- Official Strange Factories film poster
- Directed by: John Harrigan
- Written by: John Harrigan
- Produced by: John Harrigan Lucy Harrigan Tereza Kamenicka
- Starring: John Harrigan Annalisa Astarita Rachael Blyth
- Cinematography: Yiannis Katsaris
- Edited by: Bettina Fung
- Music by: Stephen Baysted
- Production company: FoolishPeople
- Distributed by: FoolishPeople
- Release date: 26 October 2013;
- Running time: 132 minutes
- Country: United Kingdom
- Language: English

= Strange Factories =

Strange Factories is a 2013 British experimental horror film written, directed by John Harrigan and produced by the British immersive theatre and production collective FoolishPeople.

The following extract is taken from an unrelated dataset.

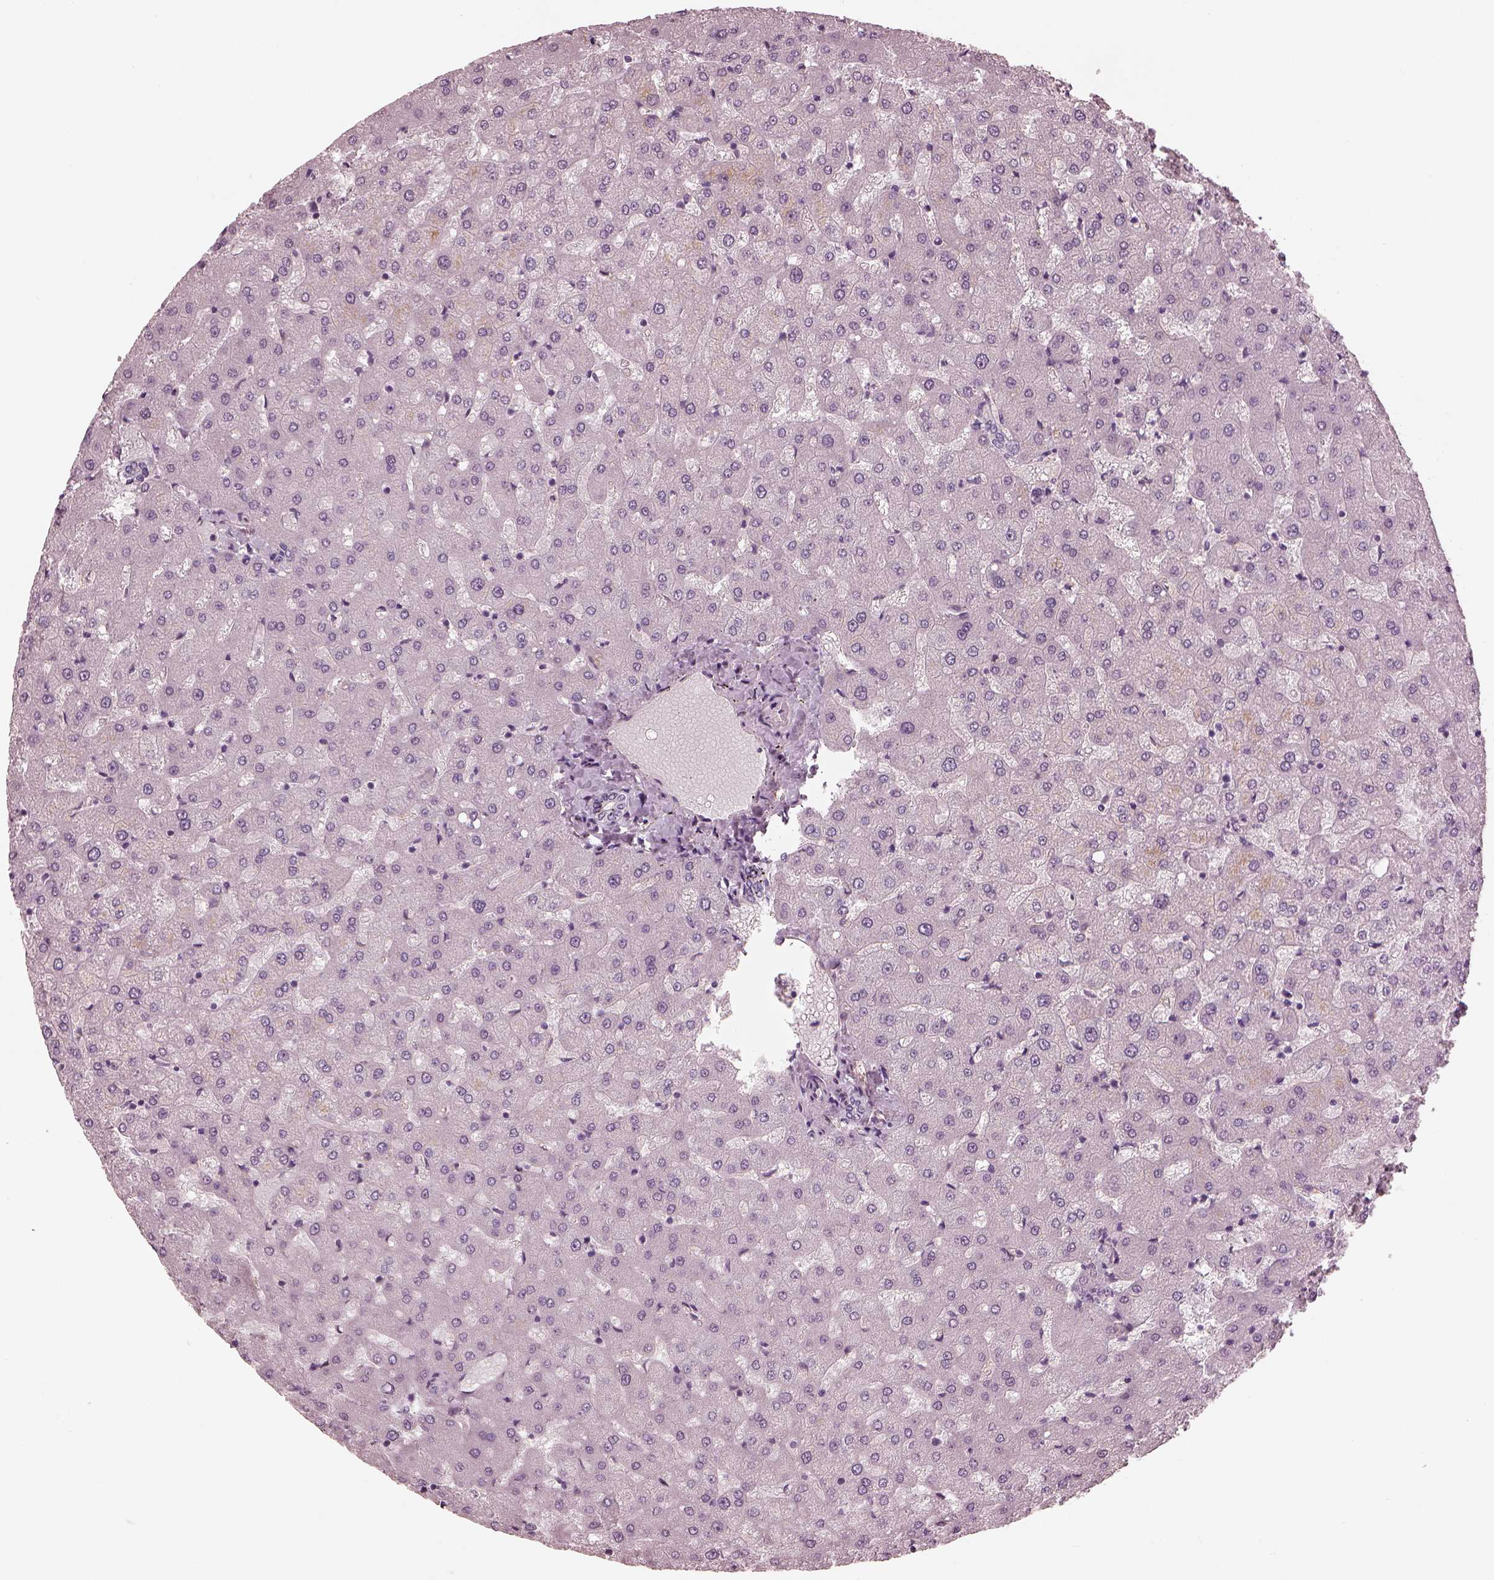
{"staining": {"intensity": "negative", "quantity": "none", "location": "none"}, "tissue": "liver", "cell_type": "Cholangiocytes", "image_type": "normal", "snomed": [{"axis": "morphology", "description": "Normal tissue, NOS"}, {"axis": "topography", "description": "Liver"}], "caption": "A high-resolution histopathology image shows immunohistochemistry (IHC) staining of normal liver, which shows no significant positivity in cholangiocytes.", "gene": "EIF4E1B", "patient": {"sex": "female", "age": 50}}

The film is an example of interactive cinema, featuring a mixture of film and live performance. It centers on a writer, who travels through a mysterious landscape filled with cultists, hallucinatory visions, and a mysterious factory that emanates a strange humming sound.

==Plot==

A tormented writer named Victor journeys through a mysterious, dream-like landscape in search of a group of performers from a theater that mysteriously burned down. As he continues through the landscape, he begins to uncover a bizarre cult under the hallucinatory influence of a nearby factory, and a sinister pact he once made with its owner. All the while he is tormented by visions and a strange humming sound that emanates from the factory.

== Location ==
The filming took place in Portsmouth, Hampshire, England, and in Prague in the Czech Republic.

== Cast ==
- John Harrigan as Victor
- Annalisa Astarita as Hettie
- Rachael Blyth as Emma
- Tereza Kamenicka as Lady Thayn
- David Monard as Sam
- Claire Louise Oliver as Jessica
- Lucy Harrigan as Rose
- Claire Tregellas as Jess
- Mark Postgate as Arlec
- Xanadu Xero as Marina

==Reception==

Ain't It Cool News gave the film a positive review, writing, "Strange Factories may not be for the more literal-minded of horror fans. But fans of the theatrical side of performances, the technical side of writing, and the appreciators of the surreal and offbeat will find a lot of things to appreciate." Sarah Stewart from The Londonist praised the film's atmosphere, suspense, and innovative blending of celluloid and live-action performance. Rachel Simm from The Latest Brighton gave the film three out of five stars, praising the film's atmosphere, and suspense, calling it "eerie, unsettling and somewhat puzzling".